One hand at a time, play a phrase, or part of a phrase, very slowly. Using the printed finger numbers as guidelines, fill in the gaps with the implied fingering. Use your knowledge of scales and arpeggios to fill in the rest. Try it at the projected final tempo. If the fingering is still comfortable, proceed to step 2.
Add the notes directly before and after the part you’ve just fingered. Does your fingering fit with them? If not, make the necessary changes. If so, go to step 3.
Write the fingering in the music: write all numbers if the passage is complicated. Otherwise, write in guide numbers. In the scale and arpeggio passages, for example, the numbers that will help you most are 4, 3 and 1.
General principles to keep in mind
Establish a “permanent” fingering early on. Use it every time you play the passage and don’t change it unless you’re sure it doesn’t work.
If a passage is difficult to finger, find the spot that can only be done with one possible fingering, and work backward or forward from that spot.
Avoid using weak combinations, like 4-5, at important points.

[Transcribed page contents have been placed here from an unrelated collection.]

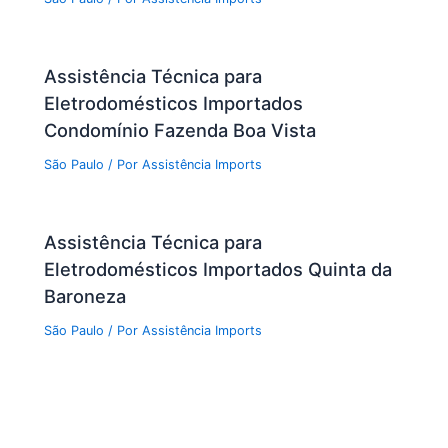
Assistência Técnica para
Eletrodomésticos Importados
Condomínio Fazenda Boa Vista
São Paulo
/ Por
Assistência Imports
Assistência Técnica para
Eletrodomésticos Importados Quinta da
Baroneza
São Paulo
/ Por
Assistência Imports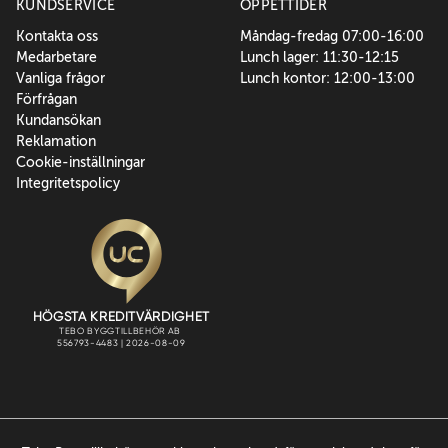
KUNDSERVICE
ÖPPETTIDER
Kontakta oss
Måndag-fredag 07:00-16:00
Medarbetare
Lunch lager: 11:30-12:15
Vanliga frågor
Lunch kontor: 12:00-13:00
Förfrågan
Kundansökan
Reklamation
Cookie-inställningar
Integritetspolicy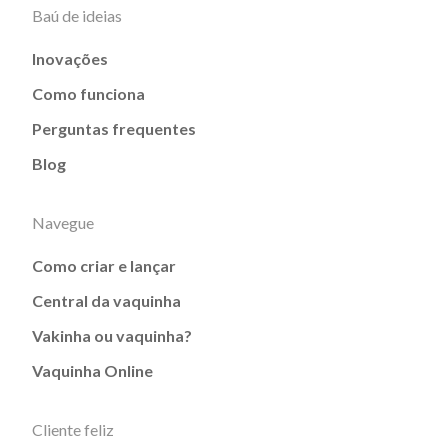
Baú de ideias
Inovações
Como funciona
Perguntas frequentes
Blog
Navegue
Como criar e lançar
Central da vaquinha
Vakinha ou vaquinha?
Vaquinha Online
Cliente feliz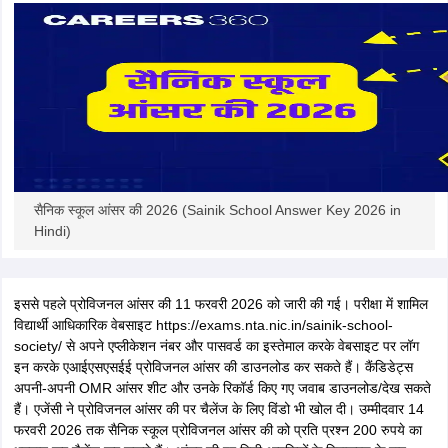
सैनिक स्कूल आंसर की 2026 (Sainik School Answer Key 2026 in
Hindi)
इससे पहले प्रोविजनल आंसर की 11 फरवरी 2026 को जारी की गई। परीक्षा में शामिल
विद्यार्थी आधिकारिक वेबसाइट https://exams.nta.nic.in/sainik-school-
society/ से अपने एप्लीकेशन नंबर और पासवर्ड का इस्तेमाल करके वेबसाइट पर लॉग
इन करके एआईएसएसईई प्रोविजनल आंसर की डाउनलोड कर सकते हैं। कैंडिडेट्स
अपनी-अपनी OMR आंसर शीट और उनके रिकॉर्ड किए गए जवाब डाउनलोड/देख सकते
हैं। एजेंसी ने प्रोविजनल आंसर की पर चैलेंज के लिए विंडो भी खोल दी। उम्मीदवार 14
फरवरी 2026 तक सैनिक स्कूल प्रोविजनल आंसर की को प्रति प्रश्न 200 रुपये का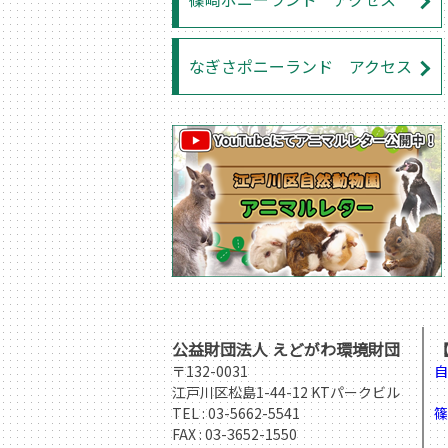
なぎさポニーランド アクセス
公益財団法人 えどがわ環境財団
〒132-0031
自
江戸川区松島1-44-12 KTパークビル
T
TEL :
03-5662-5541
篠
FAX : 03-3652-1550
T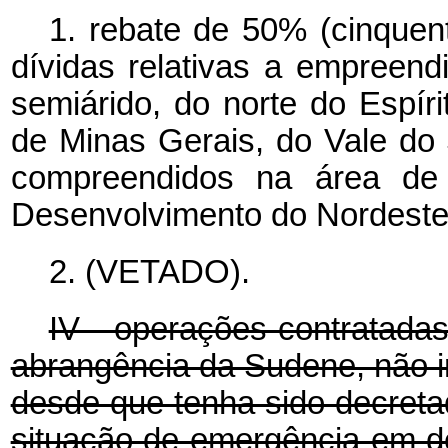
1. rebate de 50% (cinquent
dívidas relativas a empreend
semiárido, do norte do Espír
de Minas Gerais, do Vale do 
compreendidos na área de 
Desenvolvimento do Nordest
2. (VETADO).
IV - operações contratada
abrangência da Sudene, não in
desde que tenha sido decreta
situação de emergência em d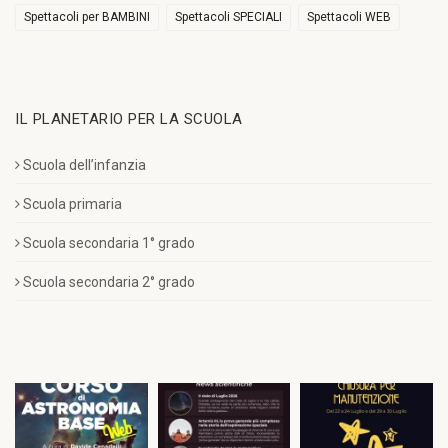
Spettacoli per BAMBINI
Spettacoli SPECIALI
Spettacoli WEB
IL PLANETARIO PER LA SCUOLA
Scuola dell’infanzia
Scuola primaria
Scuola secondaria 1° grado
Scuola secondaria 2° grado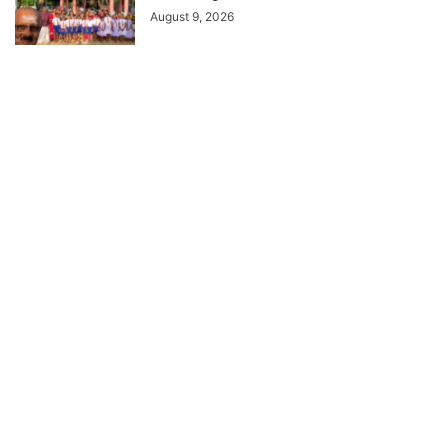
August 9, 2026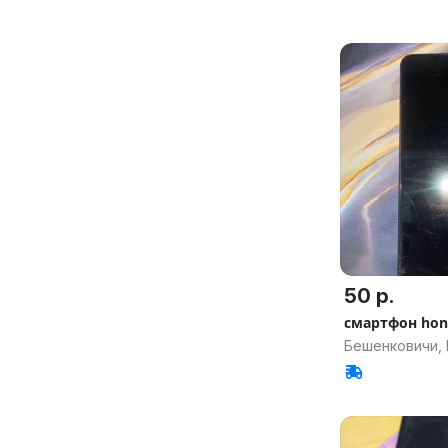
50 р.
смартфо
Бешенковичи, 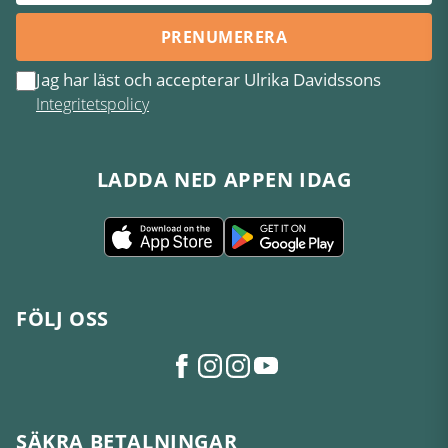
PRENUMERERA
Jag har läst och accepterar Ulrika Davidssons
Integritetspolicy
LADDA NED APPEN IDAG
FÖLJ OSS
SÄKRA BETALNINGAR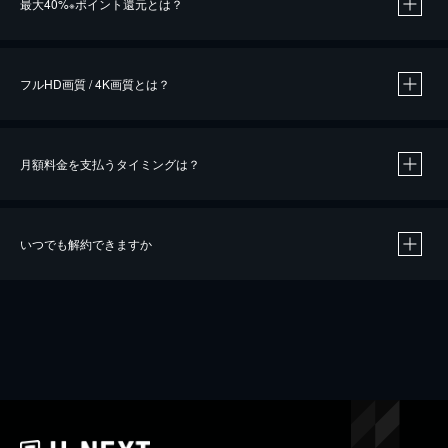
最大40%
ポイント還元とは？
※
※
作品によって必要なポイントが異なります。
フルHD画質 / 4K画質とは？
月額料金を支払うタイミングは？
※
40％ポイント還元の対象は、クレジットカード決済による作品の購入 / レンタルです。
※
iOSアプリのUコイン決済による作品の購入 / レンタルは、20％のポイント還元です。
※
還元の対象外となる決済方法や商品があります。くわしくは
こちら
をご確認ください。
いつでも解約できますか
こちら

When fingering repetitive patterns or sequences, try using the same fingering for each pattern. If keyboard geography makes any one pattern too awkward, change its fingering to fit, but don’t be afraid of using 1 or 5 on black keys.
If the printed fingering doesn’t work it can be changed. Have a good reason for changing it, though, and write your fingering in the music.
If you mis-finger something during practice, stop and write the fingering in the music immediately. If it’s already written in, circle or highlight it and drill immediately.
If mistakes keep occurring in a passage, search for a new “permanent” fingering.